In a recent testimony and a Tax Notes article, I outlined ten steps that increased the chances of reform in 1986 and for the most part are repeatable today. These include; seize today’s, not yesterday’s opportunities; rely on principles like equal justice under the law to determine what should be done; make reform comprehensive, in part, because the political cost is likely to be the same in any case; shift the burden of proof to those opposing the better system; form liberal-conservative coalitions in areas where both sides can gain something; plan strategies in advance for how to best present the proposals and their effects to the public; empower nonpartisan staffs like Treasury’s Office of Tax Policy and the Joint Committee on Taxation (who really assembled the ’86 reform); establish leadership on a variety of fronts; insure accountability so that very specific political leaders bear a significant cost if reform fails; and empower someone to run with the ball and strategize on how to make reform happen.

Lee Burman:

And it’s easy to get excited about the possibility of a Tax Reform Act of 2014. Tax reform is even more necessary now than it was in 1986. Everyone agrees that the tax system is complex, unfair, and inefficient. And it doesn’t come close to raising enough revenue to pay for the government, whose needs will only grow as the baby boomers retire and health care costs continue to rise. There are lots of tax reform plans out there, including the ones produced by theBipartisan Policy Center (my favorite since I helped write it), the Bowles-Simpson panel, and an excellent report commissioned by President Bush. There’s even an action-forcing event in 2012 when the Bush tax cuts are scheduled to expire. Rather than extending what everyone agrees is a deeply dysfunctional tax code, why not remake it to meet the needs of 21st century America?

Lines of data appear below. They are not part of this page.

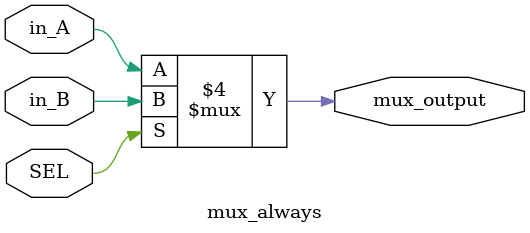
<source format=v>
module mux_always #(parameter integer WIDTH = 1)(  // Modulo mux realiza a selecao dos dados
    input wire [WIDTH-1:0] in_A,            // Entrada 0, in_A = primeira entrada do mux
    input wire [WIDTH-1:0] in_B,            // Entrada 1, in_B = segunda entrada do mux
    input wire SEL,                         // Sinal de selecao, qual das duas entradas sera passada para a saida
    output reg[WIDTH-1:0] mux_output  );    // A saida do mux

    always @(*) 
        begin
            if (SEL == 1)                   //Se SEL for 1(true) a saida sera igual a in_B
                mux_output = in_B;
            else                            //Se nao, (false) a saida sera igual a in_A
                mux_output = in_A;
        end
endmodule                                   //Indica o final do modulo

</source>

Overall, the lesson from 1986 is that tax reform can be both popular and economically efficient. Yet tax simplification is a process that needs to be renewed every generation. The twenty five years since 1986 have seen a wave of new deductions that have led to increases in marginal tax rates while larger portions of income are sheltered from taxation through economically wasteful carveouts. We are long overdue for another tax simplification process — perhaps like the one that the Bowles-Simpson committee has recommended. One hopes that President Obama and Congressional Democrats can take the lead, as President Reagan once did, in helping to broker a bipartisan tax agreement that will lower tax rates and broaden the tax base.